• Problema a resolver: Reescribe el fragmento del texto proporcionado que empieza con "Nuevo arancel de" y continúa hasta "remonta a 1996.", sustituyendo "tomate" por "aguacate".

• Texto proporcionado:
+++++

Nuevo arancel de Trump desata guerra comercial del tomate con México
Los Cabos, BCS. — 15 de julio de 2025. La guerra del proteccionismo que impulsa el expresidente de Estados Unidos, Donald Trump, ha vuelto a golpear a México. Esta vez, el blanco ha sido el tomate, uno de los principales productos agrícolas de exportación del país, con un intercambio anual valuado en 2,800 millones de dólares. A partir de este lunes, se aplicará un arancel del 17.09% a las exportaciones mexicanas del fruto rojo, reavivando una disputa comercial que se remonta a 1996.
La decisión, calificada de “injusta” por el secretario de Economía, Marcelo Ebrard, se suma a una serie de medidas comerciales que han deteriorado las relaciones bilaterales. Aunque el expresidente Trump ha señalado anteriormente temas como el fentanilo, la migración o el acero, en esta ocasión desempolva una vieja acusación de competencia desleal de productores estadounidenses frente al producto mexicano, a pesar de que durante casi tres décadas se lograron acuerdos para evitar conflictos mayores, el último en 2019.

+++++

• Datos de entrada:
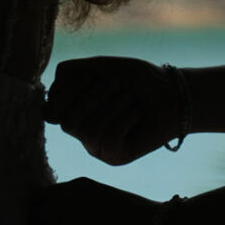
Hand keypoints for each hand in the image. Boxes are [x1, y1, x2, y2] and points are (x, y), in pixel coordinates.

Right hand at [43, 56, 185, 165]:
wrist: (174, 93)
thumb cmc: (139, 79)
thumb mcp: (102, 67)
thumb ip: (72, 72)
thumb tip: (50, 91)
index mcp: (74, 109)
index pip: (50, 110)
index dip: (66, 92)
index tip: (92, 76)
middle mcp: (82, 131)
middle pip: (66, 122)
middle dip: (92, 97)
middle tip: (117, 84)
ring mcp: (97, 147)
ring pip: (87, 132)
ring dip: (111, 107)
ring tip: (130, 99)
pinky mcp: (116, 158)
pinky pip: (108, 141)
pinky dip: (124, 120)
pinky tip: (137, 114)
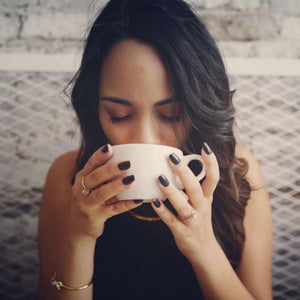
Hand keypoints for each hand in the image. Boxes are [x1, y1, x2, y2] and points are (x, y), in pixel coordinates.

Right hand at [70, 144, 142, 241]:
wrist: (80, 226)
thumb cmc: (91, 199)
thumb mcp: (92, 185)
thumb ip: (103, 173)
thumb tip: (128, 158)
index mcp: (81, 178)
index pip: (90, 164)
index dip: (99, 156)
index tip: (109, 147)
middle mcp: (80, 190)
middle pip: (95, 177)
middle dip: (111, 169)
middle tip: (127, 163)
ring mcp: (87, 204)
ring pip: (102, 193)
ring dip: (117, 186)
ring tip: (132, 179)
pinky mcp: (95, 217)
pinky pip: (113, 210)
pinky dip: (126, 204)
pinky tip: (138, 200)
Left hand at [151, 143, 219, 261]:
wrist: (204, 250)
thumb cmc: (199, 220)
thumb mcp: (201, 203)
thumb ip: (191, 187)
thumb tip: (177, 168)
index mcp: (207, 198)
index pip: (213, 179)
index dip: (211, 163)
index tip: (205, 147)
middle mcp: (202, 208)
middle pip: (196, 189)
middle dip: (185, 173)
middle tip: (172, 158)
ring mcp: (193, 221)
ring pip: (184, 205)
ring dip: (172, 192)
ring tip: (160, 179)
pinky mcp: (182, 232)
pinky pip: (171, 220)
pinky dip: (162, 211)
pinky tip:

+++++

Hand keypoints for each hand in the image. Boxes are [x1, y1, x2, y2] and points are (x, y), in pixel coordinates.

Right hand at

+++++

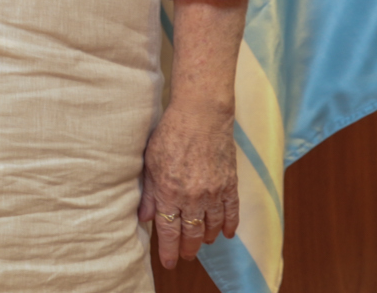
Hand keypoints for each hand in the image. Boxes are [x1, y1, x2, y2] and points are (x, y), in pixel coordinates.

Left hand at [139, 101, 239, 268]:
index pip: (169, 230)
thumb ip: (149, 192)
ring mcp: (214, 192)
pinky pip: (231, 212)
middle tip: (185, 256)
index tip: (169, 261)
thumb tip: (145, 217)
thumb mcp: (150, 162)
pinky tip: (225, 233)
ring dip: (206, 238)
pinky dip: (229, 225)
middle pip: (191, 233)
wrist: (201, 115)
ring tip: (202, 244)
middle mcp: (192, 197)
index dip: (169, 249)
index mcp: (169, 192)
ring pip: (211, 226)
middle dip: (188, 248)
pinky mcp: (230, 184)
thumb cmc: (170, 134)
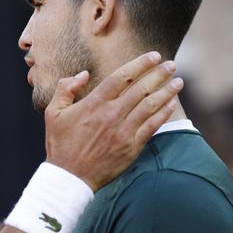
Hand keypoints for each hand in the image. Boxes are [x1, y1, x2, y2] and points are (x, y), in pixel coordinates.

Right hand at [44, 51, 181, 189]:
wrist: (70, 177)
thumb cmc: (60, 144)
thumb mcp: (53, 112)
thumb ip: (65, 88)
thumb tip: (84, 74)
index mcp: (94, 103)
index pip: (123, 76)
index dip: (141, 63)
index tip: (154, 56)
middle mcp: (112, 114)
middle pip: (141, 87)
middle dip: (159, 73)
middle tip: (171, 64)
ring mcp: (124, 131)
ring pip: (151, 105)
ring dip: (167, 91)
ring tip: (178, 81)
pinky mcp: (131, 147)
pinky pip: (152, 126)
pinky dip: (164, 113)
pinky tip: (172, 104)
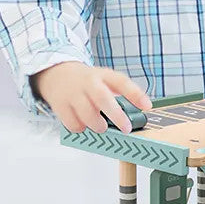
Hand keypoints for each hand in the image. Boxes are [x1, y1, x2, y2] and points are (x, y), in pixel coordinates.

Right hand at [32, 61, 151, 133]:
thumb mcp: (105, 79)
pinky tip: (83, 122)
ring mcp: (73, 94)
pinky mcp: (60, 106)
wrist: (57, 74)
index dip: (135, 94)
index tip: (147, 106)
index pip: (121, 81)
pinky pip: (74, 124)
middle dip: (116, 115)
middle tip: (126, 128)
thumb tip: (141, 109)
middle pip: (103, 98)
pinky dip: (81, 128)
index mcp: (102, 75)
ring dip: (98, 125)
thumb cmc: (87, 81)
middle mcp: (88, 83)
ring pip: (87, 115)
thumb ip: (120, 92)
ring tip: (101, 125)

+++++

• Espacio de respuesta:
Nuevo arancel de Trump desata guerra comercial del aguacate con México
Los Cabos, BCS. — 15 de julio de 2025. La guerra del proteccionismo que impulsa el expresidente de Estados Unidos, Donald Trump, ha vuelto a golpear a México. Esta vez, el blanco ha sido el aguacate, uno de los principales productos agrícolas de exportación del país, con un intercambio anual valuado en 2,800 millones de dólares. A partir de este lunes, se aplicará un arancel del 17.09% a las exportaciones mexicanas del fruto rojo, reavivando una disputa comercial que se remonta a 1996.